Guardai l'orologio che portavo al polso, vecchio regalo di mia madre, e notai che ero in anticipo di qualche minuto.
Presi un bel respiro, e mi rilassai contro il sedile chiaro. Infilai una mano nel sacchetto e rubai una patatina, portandomela alla bocca e pensando che, una in meno, non sarebbe stata una grande tragedia per Zemo.
La gustai, chiudendo gli occhi.
Ero tremendamente stanca, non avevo dormito la notte prima.

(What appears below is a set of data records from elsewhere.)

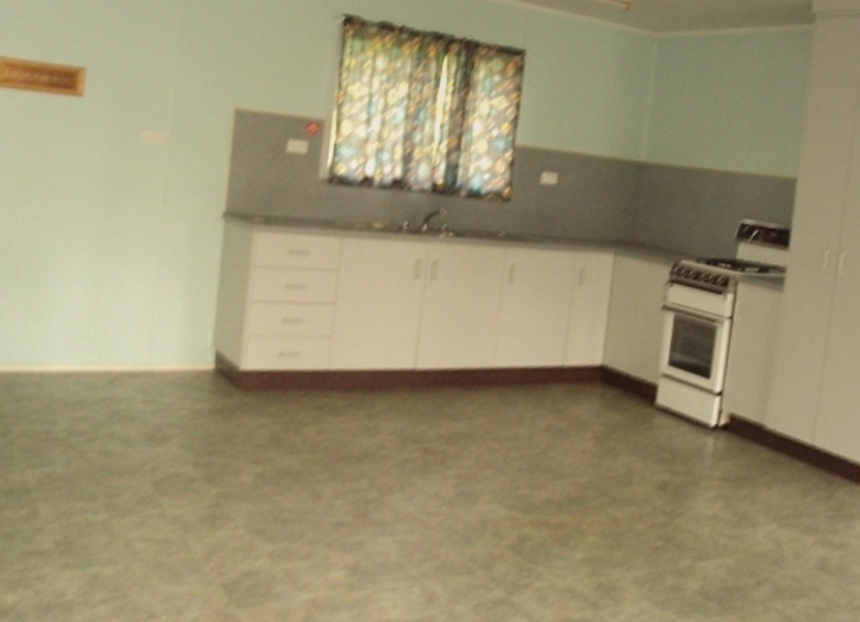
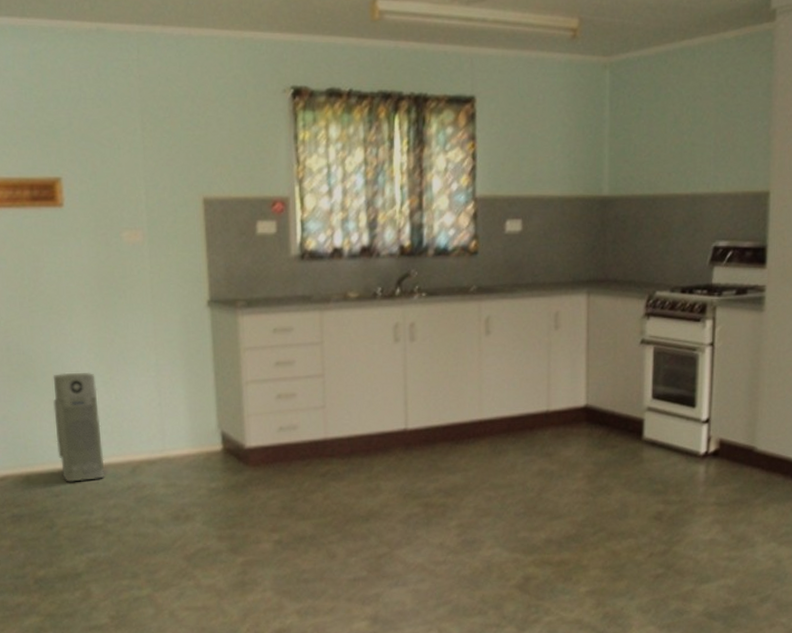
air purifier: none [28,269,86,387] -> present [53,373,105,482]

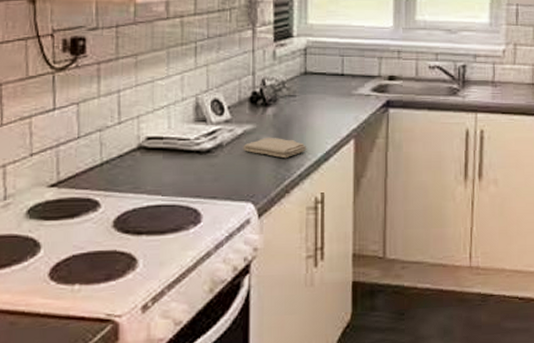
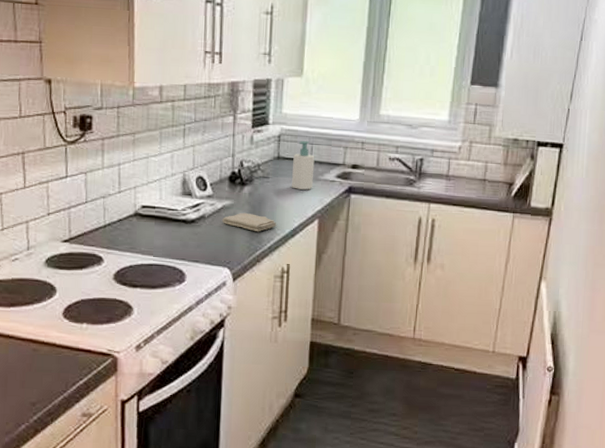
soap bottle: none [322,53,347,107] -> present [292,141,315,190]

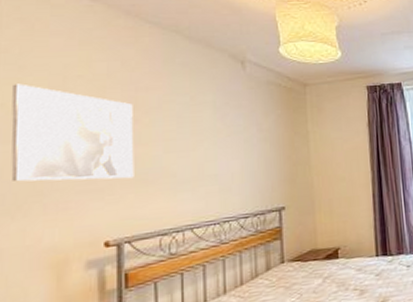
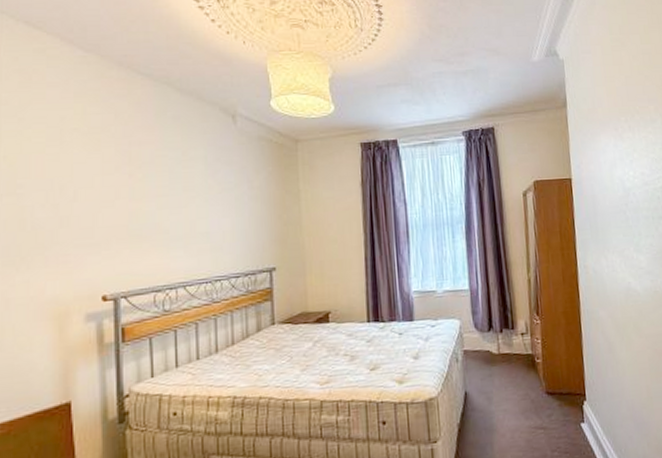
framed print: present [11,83,134,182] -> none [13,136,129,234]

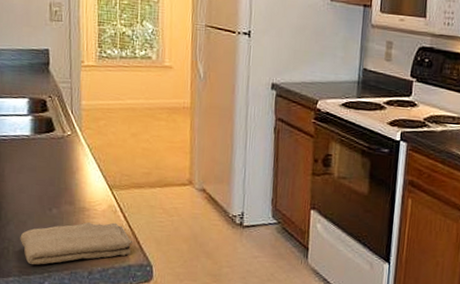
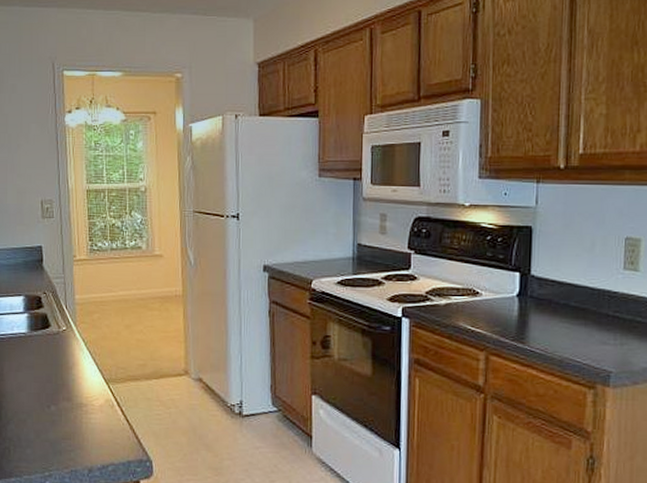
washcloth: present [20,222,134,265] -> none [20,417,132,465]

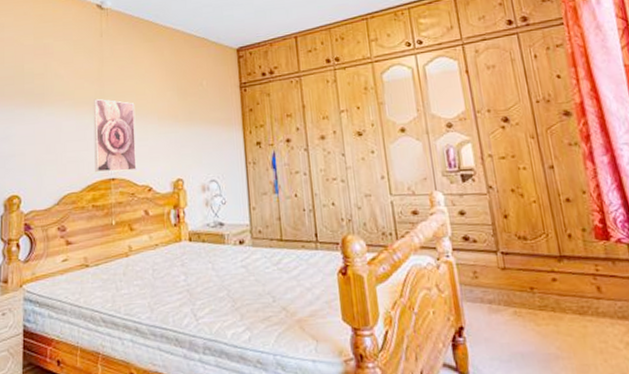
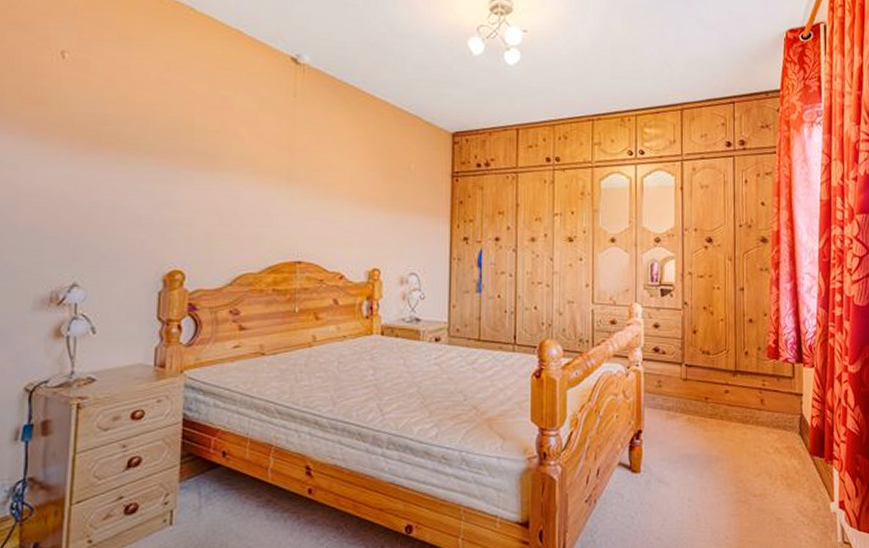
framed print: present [93,98,137,173] -> none [278,169,330,255]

Quando li riaprii, un'anziana signora entrò nel mio campo visivo. Camminava piano, con l'ausilio di un bastone e si dirigeva verso l'entrata del supermercato. Con una velocità nettamente diversa, vidi attraversare un uomo, dall'altra parte della strada. Aveva lo sguardo basso sulle strisce pedonali e indossava una divisa blu.
Inclinai la testa, cercando di reprimere un sorriso. Mi diedi la spinta necessaria per raggiungere con il braccio destro la maniglia della portiera, aprendola.
Alzai lo sguardo, posandolo sull'uomo che nel frattempo mi aveva raggiunta.
"Sei in ritardo -guardai le lancette, le dodici e tre - di tre minuti" dissi, prendendolo in giro.
Rise piano, e smise, quando notò il sacchetto dal logo giallo.
"Sul serio?" chiese, guardandomi, con un sopracciglio alzato e un'espressione divertita.
"Si, assolutamente! Ti ho anche rubato una patatina, se proprio vuoi saperlo" dissi, assumendo la stessa espressione mentre lui saliva in auto.
"Non dovevi farlo!" rispose lui.
Lo guardai mentre apriva il sacchetto e iniziava a mangiare il panino.
Era ridicolo, vestito così. Non persi tempo ad esprimere ad alta voce il mio pensiero.
"Io penso di essere uno schianto - mi rispose, alzando le spalle - Pensi di partire? Sono appena evaso di prigione, non possiamo stare qui ancora a lungo"
Tornai seria, pensando che aveva ragione. Feci scattare le chiavi e partii.
Qualche metro dopo, mentre uscivo dal parcheggio e mi allontanavo dal supermercato, aggrottai le sopracciglia: non sapevo dove andare, o cosa avremo fatto da quel momento.
"Zemo, dove andiamo?"
Mi vennero in mente le altre mille domande che mi avevano tempestato la testa l'ora prima, quindi le buttai fuori, tutte d'un fiato.
"E poi, come cavolo sei uscito? Ti hanno aiutato? Perché farlo adesso? È successo qualcosa? Lo programmavi da molto?"
"Oddio, frena, tesoro. Una cosa alla volta. Ti indico io la strada, andiamo in un vecchio garage, abbiamo qualcuno da incontrare" rispose lui, accartocciando la confezione, ormai vuota, delle patatine. Aveva già finito tutto, doveva aver fame.
"Chi?" chiesi di rimando.
Un ghigno apparve sul suo viso mentre si girò a guardarmi, solo per un secondo.
Torno serio e lasciò che lo sguardo tornasse sulla strada.
"Il Soldato d'Inverno"
Quasi mi strozzai con la mia stessa saliva quando sentii pronunciare quel nome.